[Transcribed page contents]
*** Block opens ***
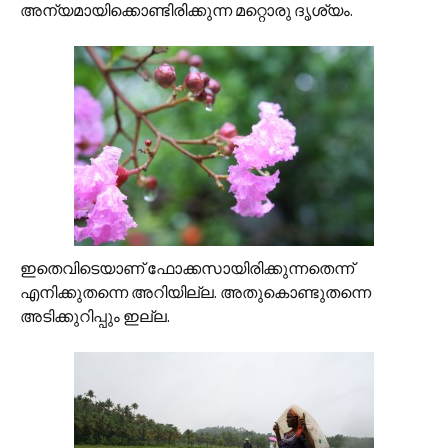
അന്യമായിക്കൊണ്ടിരിക്കുന്ന മറ്റൊരു ദൃശ്യം.
ഇതെവിടെയാണ് ഫോക്കസായിരിക്കുന്നതെന്ന്
എനിക്കുതന്നെ അറിയില്ല. അതുകൊണ്ടുതന്നെ
അടിക്കുറിപ്പും ഇല്ല.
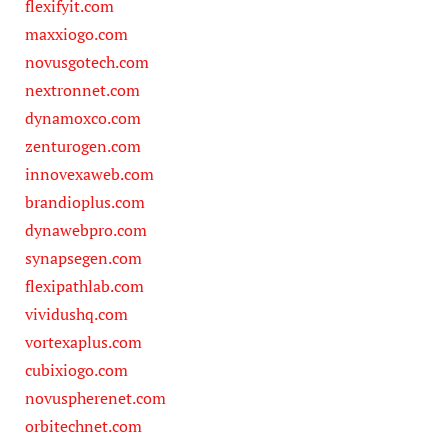
flexifyit.com
maxxiogo.com
novusgotech.com
nextronnet.com
dynamoxco.com
zenturogen.com
innovexaweb.com
brandioplus.com
dynawebpro.com
synapsegen.com
flexipathlab.com
vividushq.com
vortexaplus.com
cubixiogo.com
novuspherenet.com
orbitechnet.com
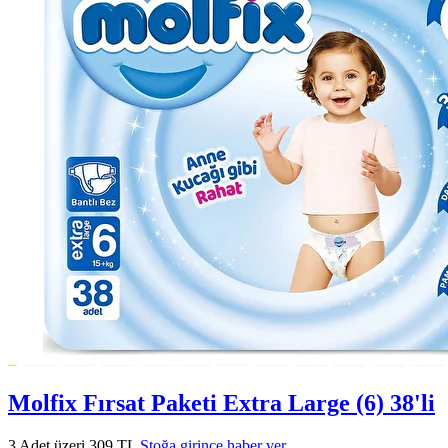
Molfix Fırsat Paketi Extra Large (6) 38'li
3 Adet üzeri 309 TL
Stoğa girince haber ver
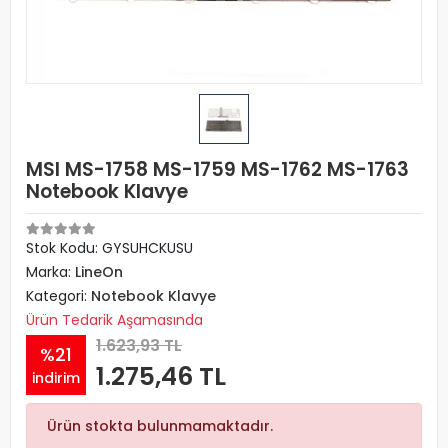
MSI MS-1758 MS-1759 MS-1762 MS-1763
Notebook Klavye
Stok Kodu: GYSUHCKUSU
Marka:
LineOn
Kategori:
Notebook Klavye
Ürün Tedarik Aşamasında
1.623,93 TL
%21
1.275,46 TL
indirim
Ürün stokta bulunmamaktadır.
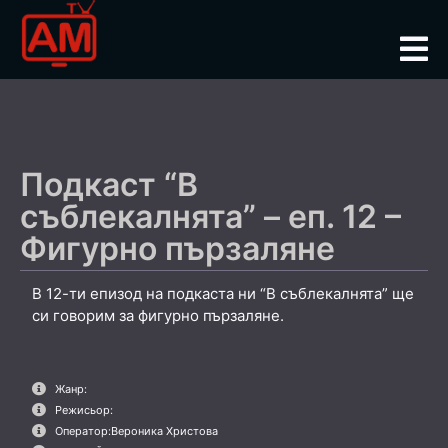
Подкаст “В
съблекалнята” – еп. 12 –
Фигурно пързаляне
В 12-ти епизод на подкаста ни “В съблекалнята” ще
си говорим за фигурно пързаляне.
Жанр:
Режисьор:
Оператор:
Вероника Христова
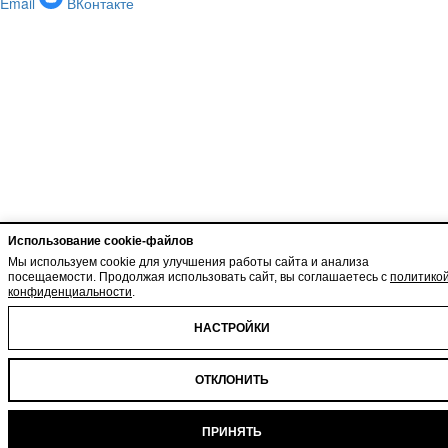
Email
ВКонтакте
Использование cookie-файлов
Мы используем cookie для улучшения работы сайта и анализа
посещаемости. Продолжая использовать сайт, вы соглашаетесь с
политико
конфиденциальности
.
НАСТРОЙКИ
ОТКЛОНИТЬ
ПРИНЯТЬ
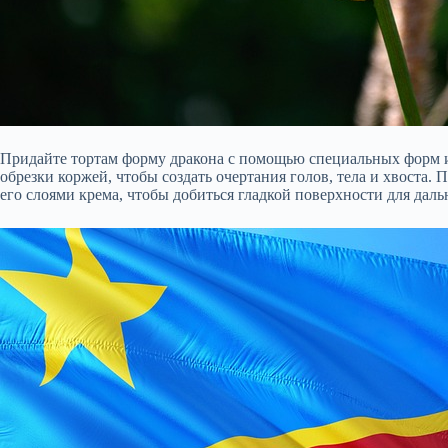
Придайте тортам форму дракона с помощью специальных форм 
обрезки коржей, чтобы создать очертания голов, тела и хвоста. 
его слоями крема, чтобы добиться гладкой поверхности для дал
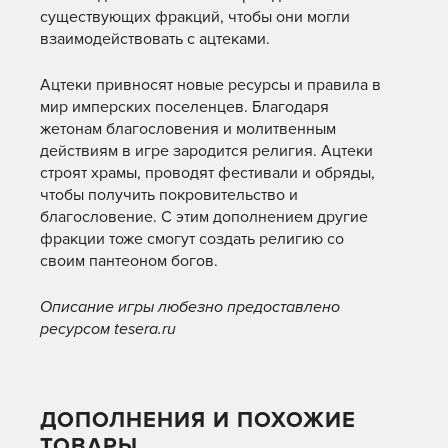
существующих фракций, чтобы они могли
взаимодействовать с ацтеками.
Ацтеки привносят новые ресурсы и правила в
мир имперских поселенцев. Благодаря
жетонам благословения и молитвенным
действиям в игре зародится религия. Ацтеки
строят храмы, проводят фестивали и обряды,
чтобы получить покровительство и
благословение. С этим дополнением другие
фракции тоже смогут создать религию со
своим пантеоном богов.
Описание игры любезно предоставлено
ресурсом tesera.ru
ДОПОЛНЕНИЯ И ПОХОЖИЕ
ТОВАРЫ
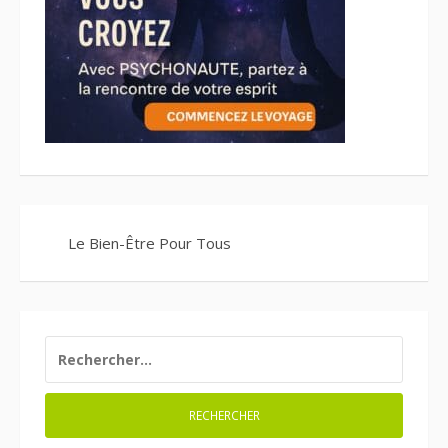
Le Bien-Être Pour Tous
RECHERCHER :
*** Block closes ***
Transcribe the entries line for line, starting at the beginning and ending with the line that contains "его слоями крема, чтобы", including that line. Leave the pictures out.

WRITTEN ANSWER.
അന്യമായിക്കൊണ്ടിരിക്കുന്ന മറ്റൊരു ദൃശ്യം.
ഇതെവിടെയാണ് ഫോക്കസായിരിക്കുന്നതെന്ന്
എനിക്കുതന്നെ അറിയില്ല. അതുകൊണ്ടുതന്നെ
അടിക്കുറിപ്പും ഇല്ല.
flexifyit.com
maxxiogo.com
novusgotech.com
nextronnet.com
dynamoxco.com
zenturogen.com
innovexaweb.com
brandioplus.com
dynawebpro.com
synapsegen.com
flexipathlab.com
vividushq.com
vortexaplus.com
cubixiogo.com
novuspherenet.com
orbitechnet.com
Molfix Fırsat Paketi Extra Large (6) 38'li
3 Adet üzeri 309 TL
Stoğa girince haber ver
MSI MS-1758 MS-1759 MS-1762 MS-1763
Notebook Klavye
Stok Kodu: GYSUHCKUSU
Marka:
LineOn
Kategori:
Notebook Klavye
Ürün Tedarik Aşamasında
1.623,93 TL
%21
1.275,46 TL
indirim
Ürün stokta bulunmamaktadır.
Подкаст “В
съблекалнята” – еп. 12 –
Фигурно пързаляне
В 12-ти епизод на подкаста ни “В съблекалнята” ще
си говорим за фигурно пързаляне.
Жанр:
Режисьор:
Оператор:
Вероника Христова
Email
ВКонтакте
Использование cookie-файлов
Мы используем cookie для улучшения работы сайта и анализа
посещаемости. Продолжая использовать сайт, вы соглашаетесь с
политико
конфиденциальности
.
НАСТРОЙКИ
ОТКЛОНИТЬ
ПРИНЯТЬ
Придайте тортам форму дракона с помощью специальных форм 
обрезки коржей, чтобы создать очертания голов, тела и хвоста. 
его слоями крема, чтобы добиться гладкой поверхности для дал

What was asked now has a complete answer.